Another important aspect to consider when building a calendar is the first day of the week: This is also something that differs across countries and cultures. Some start the week on a Monday, others on a Sunday. And when you build a calender UI, you need to generate the right layout, otherwise people may book hotels, flights or car rentals on the wrong days. For instance, somebody may want to book a car for a Saturday, but as a German looks for the sixth column in your calendar and then books a car on a Friday.
Date localisation has even more fascinating aspects, such as different calendar systems, many of which are still being used as alternatives to the common Gregorian calendar.
Layout and Spacing
When you create a multilingual application, you also need to be aware that messages in many languages need more space than their English equivalent. For example, see the expression “Good bye” in different languages:
Language | Expression |
---|---|
English | Good bye |
German | Auf Wiedersehen |
French | Au Revoir |
Czech | Na shledanou |
Lithuanian | Iki pasimatymo |
As you see, English is by far the shortest, German being almost twice as long. You need to keep this in mind when doing your screen design: Leave enough space for long words in other languages.
Non-latin Scripts
There are two other aspects that you need to be aware of when using non-latin scripts:
Font support: Depending on your target audience, you need to make sure the font and it’s variants (bold, italic, etc.) support non-latin characters. Attention: Even if the font itself supports these characters, your font file might be using a subset.

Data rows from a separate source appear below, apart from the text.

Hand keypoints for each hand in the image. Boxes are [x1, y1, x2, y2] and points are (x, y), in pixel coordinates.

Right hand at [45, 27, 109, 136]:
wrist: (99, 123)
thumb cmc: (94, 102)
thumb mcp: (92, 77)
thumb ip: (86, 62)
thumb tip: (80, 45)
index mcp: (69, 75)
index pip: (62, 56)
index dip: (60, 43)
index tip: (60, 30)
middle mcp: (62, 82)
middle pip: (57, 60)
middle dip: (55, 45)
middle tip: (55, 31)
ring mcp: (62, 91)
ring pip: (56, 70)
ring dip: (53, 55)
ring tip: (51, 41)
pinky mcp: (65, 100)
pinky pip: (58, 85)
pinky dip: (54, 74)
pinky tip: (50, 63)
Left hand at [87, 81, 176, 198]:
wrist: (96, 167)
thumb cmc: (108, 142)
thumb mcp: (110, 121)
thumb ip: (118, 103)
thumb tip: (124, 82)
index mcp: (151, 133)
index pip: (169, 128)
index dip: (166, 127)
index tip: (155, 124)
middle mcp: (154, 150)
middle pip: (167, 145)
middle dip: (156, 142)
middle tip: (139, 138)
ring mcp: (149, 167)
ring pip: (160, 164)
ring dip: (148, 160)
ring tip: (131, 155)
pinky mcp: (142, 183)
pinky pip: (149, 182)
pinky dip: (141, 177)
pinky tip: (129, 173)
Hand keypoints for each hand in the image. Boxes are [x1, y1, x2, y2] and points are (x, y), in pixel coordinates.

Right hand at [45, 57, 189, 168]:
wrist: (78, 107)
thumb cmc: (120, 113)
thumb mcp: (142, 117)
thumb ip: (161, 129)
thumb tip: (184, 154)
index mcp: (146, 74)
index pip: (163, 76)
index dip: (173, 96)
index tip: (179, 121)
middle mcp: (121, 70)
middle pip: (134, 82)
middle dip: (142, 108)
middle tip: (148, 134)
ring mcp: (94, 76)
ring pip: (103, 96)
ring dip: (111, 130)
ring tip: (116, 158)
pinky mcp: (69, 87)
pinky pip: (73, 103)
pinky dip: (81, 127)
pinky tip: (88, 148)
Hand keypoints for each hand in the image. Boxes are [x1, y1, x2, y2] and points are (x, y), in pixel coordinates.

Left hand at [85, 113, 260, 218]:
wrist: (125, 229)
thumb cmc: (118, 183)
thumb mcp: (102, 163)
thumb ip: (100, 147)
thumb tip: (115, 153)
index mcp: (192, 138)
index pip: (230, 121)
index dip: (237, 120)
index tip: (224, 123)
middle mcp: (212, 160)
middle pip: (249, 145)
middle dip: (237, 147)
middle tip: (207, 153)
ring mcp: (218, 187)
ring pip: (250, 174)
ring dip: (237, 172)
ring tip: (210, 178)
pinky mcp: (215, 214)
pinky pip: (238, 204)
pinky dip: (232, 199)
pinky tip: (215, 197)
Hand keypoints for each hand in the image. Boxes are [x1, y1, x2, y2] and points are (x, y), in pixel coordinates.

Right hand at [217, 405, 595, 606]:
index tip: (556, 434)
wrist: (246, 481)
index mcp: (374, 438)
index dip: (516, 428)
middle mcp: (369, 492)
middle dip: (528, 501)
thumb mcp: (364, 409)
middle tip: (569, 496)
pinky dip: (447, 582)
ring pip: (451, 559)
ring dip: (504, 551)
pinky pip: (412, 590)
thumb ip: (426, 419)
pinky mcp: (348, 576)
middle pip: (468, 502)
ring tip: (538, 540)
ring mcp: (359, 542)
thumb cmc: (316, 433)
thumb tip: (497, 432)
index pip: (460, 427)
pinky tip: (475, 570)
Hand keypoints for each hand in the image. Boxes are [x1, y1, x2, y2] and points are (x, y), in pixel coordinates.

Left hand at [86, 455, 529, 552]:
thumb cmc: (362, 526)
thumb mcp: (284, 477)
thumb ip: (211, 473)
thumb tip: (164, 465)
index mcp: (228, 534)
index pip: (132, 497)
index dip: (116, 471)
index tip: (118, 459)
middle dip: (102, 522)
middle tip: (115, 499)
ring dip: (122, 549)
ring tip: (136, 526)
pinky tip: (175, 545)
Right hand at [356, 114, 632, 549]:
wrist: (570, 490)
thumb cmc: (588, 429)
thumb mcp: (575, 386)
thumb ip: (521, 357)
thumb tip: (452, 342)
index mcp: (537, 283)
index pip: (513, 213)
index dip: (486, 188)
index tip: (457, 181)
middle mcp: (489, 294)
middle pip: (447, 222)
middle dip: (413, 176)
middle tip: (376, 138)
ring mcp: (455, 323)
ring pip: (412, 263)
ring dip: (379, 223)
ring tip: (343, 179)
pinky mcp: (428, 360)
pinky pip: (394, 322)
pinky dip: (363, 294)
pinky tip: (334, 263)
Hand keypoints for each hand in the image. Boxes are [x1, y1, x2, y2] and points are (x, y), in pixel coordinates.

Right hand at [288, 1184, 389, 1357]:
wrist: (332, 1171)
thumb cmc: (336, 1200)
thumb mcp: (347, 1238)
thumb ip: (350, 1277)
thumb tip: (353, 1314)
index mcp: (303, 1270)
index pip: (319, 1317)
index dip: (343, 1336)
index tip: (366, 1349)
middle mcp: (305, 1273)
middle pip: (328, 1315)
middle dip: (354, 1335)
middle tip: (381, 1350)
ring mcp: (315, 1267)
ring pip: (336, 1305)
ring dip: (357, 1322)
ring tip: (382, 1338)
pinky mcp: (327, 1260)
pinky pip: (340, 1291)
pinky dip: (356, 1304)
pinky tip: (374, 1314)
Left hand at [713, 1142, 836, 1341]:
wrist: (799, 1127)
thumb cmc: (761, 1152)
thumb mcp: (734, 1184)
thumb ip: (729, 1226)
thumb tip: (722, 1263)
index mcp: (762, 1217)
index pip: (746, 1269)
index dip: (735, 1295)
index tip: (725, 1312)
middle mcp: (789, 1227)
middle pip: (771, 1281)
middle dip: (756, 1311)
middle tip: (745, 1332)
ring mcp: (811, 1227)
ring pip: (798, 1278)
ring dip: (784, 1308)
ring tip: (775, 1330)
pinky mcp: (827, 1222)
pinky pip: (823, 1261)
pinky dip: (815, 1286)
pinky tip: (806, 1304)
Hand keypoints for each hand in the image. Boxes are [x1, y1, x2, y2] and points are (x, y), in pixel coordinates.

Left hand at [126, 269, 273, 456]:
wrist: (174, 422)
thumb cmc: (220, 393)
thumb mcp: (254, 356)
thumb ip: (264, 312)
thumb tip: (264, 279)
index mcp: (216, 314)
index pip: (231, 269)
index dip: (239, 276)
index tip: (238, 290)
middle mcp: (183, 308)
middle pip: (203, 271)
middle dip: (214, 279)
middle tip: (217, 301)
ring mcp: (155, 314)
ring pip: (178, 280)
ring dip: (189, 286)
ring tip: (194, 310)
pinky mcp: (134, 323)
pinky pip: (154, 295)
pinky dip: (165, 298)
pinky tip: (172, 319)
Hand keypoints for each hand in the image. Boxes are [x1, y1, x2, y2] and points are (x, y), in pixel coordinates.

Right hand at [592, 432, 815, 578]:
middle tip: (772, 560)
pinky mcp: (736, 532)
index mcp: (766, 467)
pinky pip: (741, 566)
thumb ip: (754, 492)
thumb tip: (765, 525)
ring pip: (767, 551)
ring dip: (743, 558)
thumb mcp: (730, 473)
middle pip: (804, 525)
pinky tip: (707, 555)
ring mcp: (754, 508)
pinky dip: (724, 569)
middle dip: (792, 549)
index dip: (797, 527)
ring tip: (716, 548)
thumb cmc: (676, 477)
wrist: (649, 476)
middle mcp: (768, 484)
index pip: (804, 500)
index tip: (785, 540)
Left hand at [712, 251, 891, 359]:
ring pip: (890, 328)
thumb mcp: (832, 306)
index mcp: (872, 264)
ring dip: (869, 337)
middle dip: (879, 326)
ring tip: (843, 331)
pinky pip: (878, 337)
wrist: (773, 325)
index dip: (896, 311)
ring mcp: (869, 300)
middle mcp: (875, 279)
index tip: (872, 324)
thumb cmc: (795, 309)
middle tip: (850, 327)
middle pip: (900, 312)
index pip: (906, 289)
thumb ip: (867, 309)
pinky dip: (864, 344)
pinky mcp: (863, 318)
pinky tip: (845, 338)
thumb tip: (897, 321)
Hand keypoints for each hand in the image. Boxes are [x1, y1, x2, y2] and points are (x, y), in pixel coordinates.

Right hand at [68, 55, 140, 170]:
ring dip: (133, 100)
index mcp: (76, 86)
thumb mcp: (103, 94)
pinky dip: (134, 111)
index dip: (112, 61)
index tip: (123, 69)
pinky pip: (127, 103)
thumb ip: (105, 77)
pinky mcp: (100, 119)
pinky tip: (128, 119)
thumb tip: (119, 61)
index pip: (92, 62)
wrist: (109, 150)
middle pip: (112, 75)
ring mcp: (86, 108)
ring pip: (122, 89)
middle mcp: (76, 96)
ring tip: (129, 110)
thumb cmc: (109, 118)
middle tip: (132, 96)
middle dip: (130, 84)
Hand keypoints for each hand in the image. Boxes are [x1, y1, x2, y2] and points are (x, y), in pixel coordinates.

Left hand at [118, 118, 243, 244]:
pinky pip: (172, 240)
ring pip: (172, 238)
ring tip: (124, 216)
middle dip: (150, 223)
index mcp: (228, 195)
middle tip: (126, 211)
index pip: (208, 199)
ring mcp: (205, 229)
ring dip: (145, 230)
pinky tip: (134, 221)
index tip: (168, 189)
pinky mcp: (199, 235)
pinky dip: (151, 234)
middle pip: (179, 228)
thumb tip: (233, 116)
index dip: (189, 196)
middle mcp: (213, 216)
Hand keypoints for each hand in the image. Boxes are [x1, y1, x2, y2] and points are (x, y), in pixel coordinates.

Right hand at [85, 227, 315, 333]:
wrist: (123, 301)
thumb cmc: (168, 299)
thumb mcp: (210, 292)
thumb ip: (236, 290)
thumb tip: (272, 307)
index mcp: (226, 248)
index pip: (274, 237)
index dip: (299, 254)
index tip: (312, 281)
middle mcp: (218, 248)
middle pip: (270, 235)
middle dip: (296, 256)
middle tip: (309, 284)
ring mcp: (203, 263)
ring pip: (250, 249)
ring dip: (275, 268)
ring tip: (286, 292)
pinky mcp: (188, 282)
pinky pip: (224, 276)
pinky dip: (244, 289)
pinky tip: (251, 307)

Direction: Some scripts go from right to left (RTL), rather than left-to-right (LTR) as most European languages. If your target audience uses one of the RTL scripts, you need to make sure that your entire screen design is laid out to present the contents and UI elements properly.
Therefore you need to check carefully if everything is being displayed properly. Ideally, this is being done by a native speaker.
Now to Localise Your Own Projects!
In this article, you have learnt many things you need to know about localisation and now you can apply it to own projects.
Before you start, you might want to try the following things with the demo code:
- Add new messages to the web component and make them appear in the PO catalog.
- Translate them in the message catalog and compile them into the translation table. (If you don’t know the target language, you can as well enter some gibberish.)
- Add a new language to the
package.json
and add a new toggle button to the web component. - Create more source files with translatable message and add them to the
package.json
.
We will not cover in detail how to integrate the @lxg/l10n
library into your own project; it is well documented, and you can use the l10n-demo
project as a reference. It should also be noted that there are multiple alternative libraries available, in case you have different needs.
The result will be an application that can be used by a much larger target audience than you originally were able to address! So, the effort is definitely worth the outcome.